Eintrag in das "Goldene Buch"
Der Weltschachverband feierte kürzlich in Paris sein 75jähriges Gründungsjubiläum. Bei dieser Gelegenheit wurde der Name des mongolischen Schachspielers N. Namjil in das "Goldene Buch des Weltschachverbandes" eingetragen.

Medizinische Versorgung für Straßenkinder
Der Kinderdienst der Polizei aus dem Suchbaatar-Bezirk in Ulaanbaatar hat 210 obdachlose Kinder und Jugendliche "aufgesammelt" und ärztlich untersuchen lassen. 13 Kinder fanden Aufnahme in einem Kinderheim, sieben konnten zu ihren Eltern zurückkehren.

32. Buddhas verschwunden
Aus dem Tugsbayasgalant - Kloster im Arkhangai-Aimak sind 32 Buddhastatuen verschwunden. Die zehn bis 48 cm hohen Kunstwerke sind teilweise vergoldet. Noch fehlt von den Tätern jede Spur.

Gnade für 2290 Häftlinge?
Seit vier Wochen wird ein Gesetzentwurf des Justizministeriums diskutiert, der, sollte er den Großen Staatskhural passieren, 2290 Gefangenen die Entlassung bzw. eine Reduzierung ihrer Strafe bringen könnte.
Von der allgemeinen Amnestie 1991 profitierten 1825 von insgesamt 4936 Häftlingen. 1996 erlangten 200 weibliche Häftlinge unter 18 und über 60 Jahre vorfristig ihre Freiheit wieder und 22 wurden ein Teil der Strafe erlassen.
86 der Amnestierten seit 1991 wurden rückfällig.

Wechsel an der Spitze der Polizei
Der mongolische Justizminister Dash. Ganbold (seit Ende Oktober im Amt) ernannte an Stelle von Oberst D. Moron, den Generalmajor Ch. Amarbold zum Chef der Polizei. Diese Personalie löste heftige Diskussionen in der mongolischen Öffentlichkeit aus. Auf einer Pressekonferenz wies Ganbold darauf hin, bereits sein Vorgänger L. Zog hätte diese Personalentscheidung in Erwägung gezogen.

Das deutsche NOK hilft bei der mongolischen Olympiavorbereitung
Der Erste Sekretär der Botschaft der Bundesrepublik Deutschland in der Mongolei, T. Pilz, übergab Anfang Dezember im Namen des NOK Deutschlands medizinisches Gerät im Wert von 45 000 DM an den Vizepräsidenten des Olympischen Komitees der Mongolei, D. Zagsuren.

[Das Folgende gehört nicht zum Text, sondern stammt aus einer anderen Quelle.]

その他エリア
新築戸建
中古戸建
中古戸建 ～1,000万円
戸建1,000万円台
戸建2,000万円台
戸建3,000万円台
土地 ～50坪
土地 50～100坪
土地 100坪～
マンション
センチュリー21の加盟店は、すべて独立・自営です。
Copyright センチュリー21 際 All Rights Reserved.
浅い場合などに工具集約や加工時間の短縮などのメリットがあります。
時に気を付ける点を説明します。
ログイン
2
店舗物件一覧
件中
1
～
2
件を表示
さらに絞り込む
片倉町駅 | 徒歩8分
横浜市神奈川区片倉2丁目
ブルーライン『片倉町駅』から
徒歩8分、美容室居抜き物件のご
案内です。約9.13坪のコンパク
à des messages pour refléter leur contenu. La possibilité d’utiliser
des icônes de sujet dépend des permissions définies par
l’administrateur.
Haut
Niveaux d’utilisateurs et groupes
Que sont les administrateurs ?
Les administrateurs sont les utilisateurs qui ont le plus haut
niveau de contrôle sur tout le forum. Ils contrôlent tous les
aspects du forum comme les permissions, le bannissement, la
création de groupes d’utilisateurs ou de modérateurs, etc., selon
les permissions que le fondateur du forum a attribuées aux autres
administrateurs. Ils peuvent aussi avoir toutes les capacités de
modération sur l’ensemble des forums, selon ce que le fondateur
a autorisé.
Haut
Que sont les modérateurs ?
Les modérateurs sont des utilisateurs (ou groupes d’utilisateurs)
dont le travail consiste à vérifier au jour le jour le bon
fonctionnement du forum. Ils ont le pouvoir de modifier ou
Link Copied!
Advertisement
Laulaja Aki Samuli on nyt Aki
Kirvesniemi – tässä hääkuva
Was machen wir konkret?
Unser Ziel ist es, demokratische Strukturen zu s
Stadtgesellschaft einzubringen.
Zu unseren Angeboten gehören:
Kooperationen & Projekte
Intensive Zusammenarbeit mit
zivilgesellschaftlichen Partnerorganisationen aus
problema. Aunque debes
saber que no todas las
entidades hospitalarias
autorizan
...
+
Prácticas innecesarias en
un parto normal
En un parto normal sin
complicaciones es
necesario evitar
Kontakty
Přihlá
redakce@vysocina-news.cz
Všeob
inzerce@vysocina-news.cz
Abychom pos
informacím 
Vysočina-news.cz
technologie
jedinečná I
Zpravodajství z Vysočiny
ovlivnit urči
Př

Der Dalai-Lama zieht nicht um
Gerüchte, wonach das Oberhaupt der lamaistischen Kirche beabsichtige, seinen Wohn- und Amtssitz nach Neu-Delhi zu verlegen, wurden dementiert.
1959 flüchtete der Dalai-Lama mit 100 000 seiner tibetischen Landsleute von Tibet nach Indien. In Darmasala fanden die Gläubigen ihr neues Zentrum. Darmasala wird auch als "Klein-Lhasa" bezeichnet.

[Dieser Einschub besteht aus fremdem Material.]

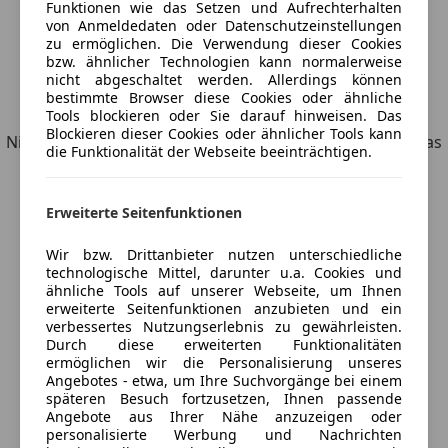
Funktionen wie das Setzen und Aufrechterhalten
von Anmeldedaten oder Datenschutzeinstellungen
zu ermöglichen. Die Verwendung dieser Cookies
bzw. ähnlicher Technologien kann normalerweise
nicht abgeschaltet werden. Allerdings können
bestimmte Browser diese Cookies oder ähnliche
Entdecke ähnliche Fahrzeuge
Tools blockieren oder Sie darauf hinweisen. Das
Blockieren dieser Cookies oder ähnlicher Tools kann
Nicht ganz deine Suchkriterien, aber vielleicht genau, was
die Funktionalität der Webseite beeinträchtigen.
du suchst.
Erweiterte Seitenfunktionen
Möchtest du automatisch über neue
Wir bzw. Drittanbieter nutzen unterschiedliche
technologische Mittel, darunter u.a. Cookies und
Fahrzeuge zu deiner Suche informiert
ähnliche Tools auf unserer Webseite, um Ihnen
erweiterte Seitenfunktionen anzubieten und ein
werden?
verbessertes Nutzungserlebnis zu gewährleisten.
Durch diese erweiterten Funktionalitäten
ermöglichen wir die Personalisierung unseres
Angebotes - etwa, um Ihre Suchvorgänge bei einem
Suche speichern
späteren Besuch fortzusetzen, Ihnen passende
Angebote aus Ihrer Nähe anzuzeigen oder
personalisierte Werbung und Nachrichten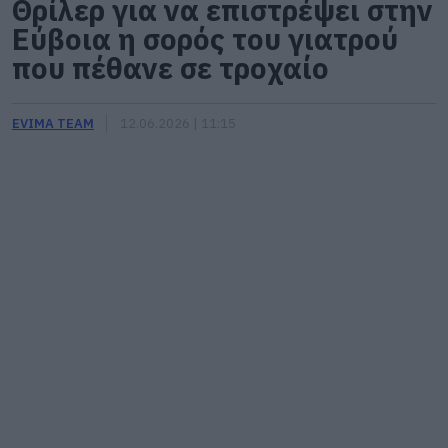
Θρίλερ για να επιστρέψει στην
Εύβοια η σορός του γιατρού
που πέθανε σε τροχαίο
EVIMA TEAM
12.06.2026 | 11:15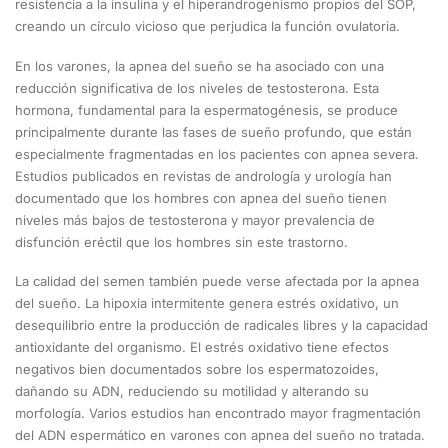
resistencia a la insulina y el hiperandrogenismo propios del SOP,
creando un círculo vicioso que perjudica la función ovulatoria.
En los varones, la apnea del sueño se ha asociado con una
reducción significativa de los niveles de testosterona. Esta
hormona, fundamental para la espermatogénesis, se produce
principalmente durante las fases de sueño profundo, que están
especialmente fragmentadas en los pacientes con apnea severa.
Estudios publicados en revistas de andrología y urología han
documentado que los hombres con apnea del sueño tienen
niveles más bajos de testosterona y mayor prevalencia de
disfunción eréctil que los hombres sin este trastorno.
La calidad del semen también puede verse afectada por la apnea
del sueño. La hipoxia intermitente genera estrés oxidativo, un
desequilibrio entre la producción de radicales libres y la capacidad
antioxidante del organismo. El estrés oxidativo tiene efectos
negativos bien documentados sobre los espermatozoides,
dañando su ADN, reduciendo su motilidad y alterando su
morfología. Varios estudios han encontrado mayor fragmentación
del ADN espermático en varones con apnea del sueño no tratada.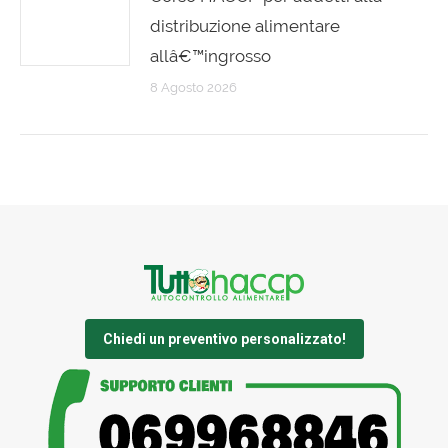
distribuzione alimentare
allâ€™ingrosso
8 Agosto 2026
Chiedi un preventivo personalizzato!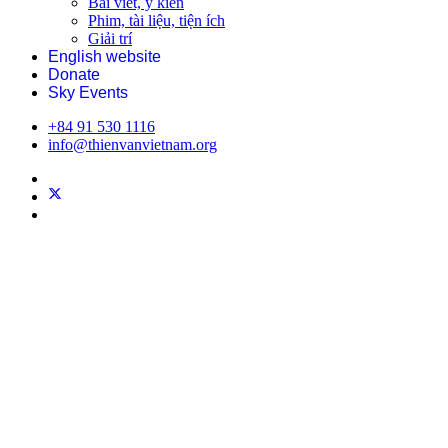
Bài viết, ý kiến
Phim, tài liệu, tiện ích
Giải trí
English website
Donate
Sky Events
+84 91 530 1116
info@thienvanvietnam.org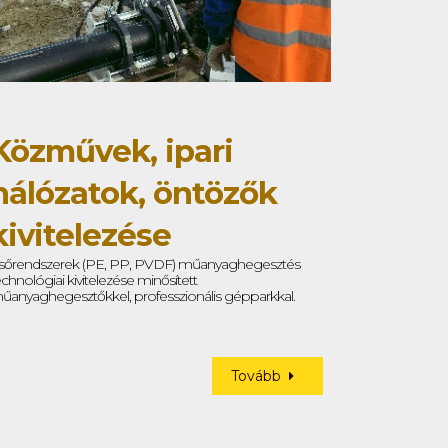
Közművek, ipari
hálózatok, öntözők
kivitelezése
sőrendszerek (PE, PP, PVDF) műanyaghegesztés
echnológiai kivitelezése minősített
űanyaghegesztőkkel, professzionális gépparkkal.
Tovább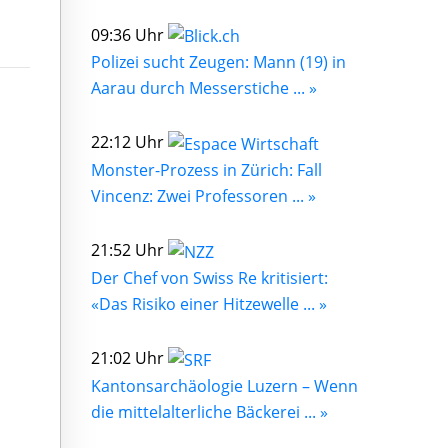
09:36 Uhr
Polizei sucht Zeugen: Mann (19) in
Aarau durch Messerstiche ... »
22:12 Uhr
Monster-Prozess in Zürich: Fall
Vincenz: Zwei Professoren ... »
21:52 Uhr
Der Chef von Swiss Re kritisiert:
«Das Risiko einer Hitzewelle ... »
21:02 Uhr
Kantonsarchäologie Luzern – Wenn
die mittelalterliche Bäckerei ... »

N. Bagabandi trifft Königin Beatrice
Vom 06. - 08.12. besuchte der mongolische Staatspräsident N. Bagabandi die Niederlande.
In den Gesprächen zwischen Vertretern von Regierung und Wirtschaft beider Länder ging es u. a. um gemeinsame veterinärmedizinische Projekte, die Erforschung der Klimaveränderungen und die Müllentsorgung in Ulaanbaatar. 
Am 08. 12. reisten der Präsident und seine Begleitung weiter nach Tschechien.

Die einflussreichsten Mongolen der vergangenen 1000 Jahre
Der Mongol Messenger veröffentlichte die Namen von 25 mongolischen Persönlichkeiten, die die Geschicke des Landes, sei es im Bereich der Politik, der Kunst und Kultur, der Wissenschaft oder des Sports, im vergangenen Jahrtausend maßgeblich bestimmt haben.
An erster Stelle steht Temujin (1162 - 1227), besser bekannt als Chingis Khan, auf Platz zwei findet sich Khubilai Khan (1215 - 1294), ein Enkel Chingis Khans. Revolutionsführer D. Sukhbaatar (1893 - 1923), der 8. Bogd Lama (1869 -1924), der erste und bisher einzige Kosmonaut der Mongolei, J. Gurragchaa (geb. 1947), der erste Präsident der Mongolei, P. Otschirbat (geb. 1942) u. a. ergänzen die Liste.
Die Mongolen feiern den Jahreswechsel wie wir am 31. 12. und dann noch einmal entsprechend der Mondrotation, in der Regel im Februar. Neben dem Gregorianischen Kalender nutzen die Mongolen seit 1027 auch den traditionellen asiatischen Tierkreiskalender. Das zu Ende gehende Jahr war ein Hasenjahr, das kommende wird ein Drachenjahr sein.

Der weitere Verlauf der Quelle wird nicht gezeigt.